Page 17: Sistem Pemasaran Sayuran_Kondisi Faktual Dan Upaya Reformasi Secara Konseptual

17

• Memberikan penekanan pada hal-hal yang bersifat legislatif sebagai dasar acuan untuk upaya perbaikan pasar

• Membentuk organisasi berbadan hukum yang bertugas untuk mengelola pasar induk

• Mendirikan pasar induk di sentra-sentra produksi utama dan pusat-pusat konsumsi utama (kota besar)

• Meningkatkan keeratan hubungan antara koperasi pemasaran dengan pasar induk berdasarkan fasilitasi yang diberikan pemerintah

• Membantu pasar induk dalam membangun sistem transaksi (misalnya, sistem lelang) yang didukung oleh pemerintah serta memperkenalkan berbagai teknologi maju di bidang pemasaran

• Mengatur imbalan bagi pelayanan yang diberikan oleh pasar induk secara layak

• Menstabilkan harga di pasar induk melalui perencanaan dini menyangkut volume produk yang akan masuk ke pasar

• Membentuk sistem informasi pasar yang menghubungkan sentra-sentra produksi utama dengan pasar-pasar induk

• Membentuk komisi penentuan harga yang bertanggung jawab untuk menentukan harga minimal beberapa komoditas utama di pasar induk

• Mengatur transaksi berbasis borongan yang dilakukan di pasar induk

• Menyediakan fasilitas ruang yang cukup bagi pedagang besar dan jobber

Berbagai pengalaman dari negara lain mungkin saja diadaptasi untuk perbaikan sistem pemasaran produk sayuran di Indonesia melalui proses perencanaan yang matang dan terkoordinasi.

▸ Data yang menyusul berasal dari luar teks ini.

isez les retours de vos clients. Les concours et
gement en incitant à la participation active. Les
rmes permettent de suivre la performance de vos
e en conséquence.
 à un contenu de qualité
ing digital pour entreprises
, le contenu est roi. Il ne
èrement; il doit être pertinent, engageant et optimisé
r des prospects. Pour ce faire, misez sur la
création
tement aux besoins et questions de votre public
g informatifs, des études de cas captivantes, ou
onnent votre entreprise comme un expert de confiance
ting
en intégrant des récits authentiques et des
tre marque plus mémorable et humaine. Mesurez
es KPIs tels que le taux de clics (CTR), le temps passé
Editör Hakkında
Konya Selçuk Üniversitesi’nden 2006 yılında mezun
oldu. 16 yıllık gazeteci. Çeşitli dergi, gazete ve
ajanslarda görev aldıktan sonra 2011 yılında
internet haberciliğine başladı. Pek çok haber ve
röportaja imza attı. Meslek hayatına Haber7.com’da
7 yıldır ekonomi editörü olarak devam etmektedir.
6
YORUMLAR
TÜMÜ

Reformasi pemasaran dapat mengurangi biaya pemasaran, mengurangi beban fiskal yang disebabkan oleh inefisiensi dalam sistem pemasaran, meningkatkan integrasi pasar dan pada beberapa kasus dapat menimbulkan respon produksi dan pemasaran yang signifikan. Beberapa hal yang perlu mendapat catatan berkenaan dengan kemungkinan kegagalan reformasi pemasaran adalah: (a) kegagalan untuk menyelesaikan konflik politis dari berbagai pihak yang memiliki kepentingan berbeda, (b) adanya inkonsistensi kebijakan yang dilakukan pemerintah, dan (c) adanya respon yang kurang antusias terhadap upaya reformasi. Reformasi sistem pemasaran sayuran memang bukan merupakan tugas yang mudah, tetapi tetap harus dilakukan, karena bukan sesuatu hal yang bersifat pilihan.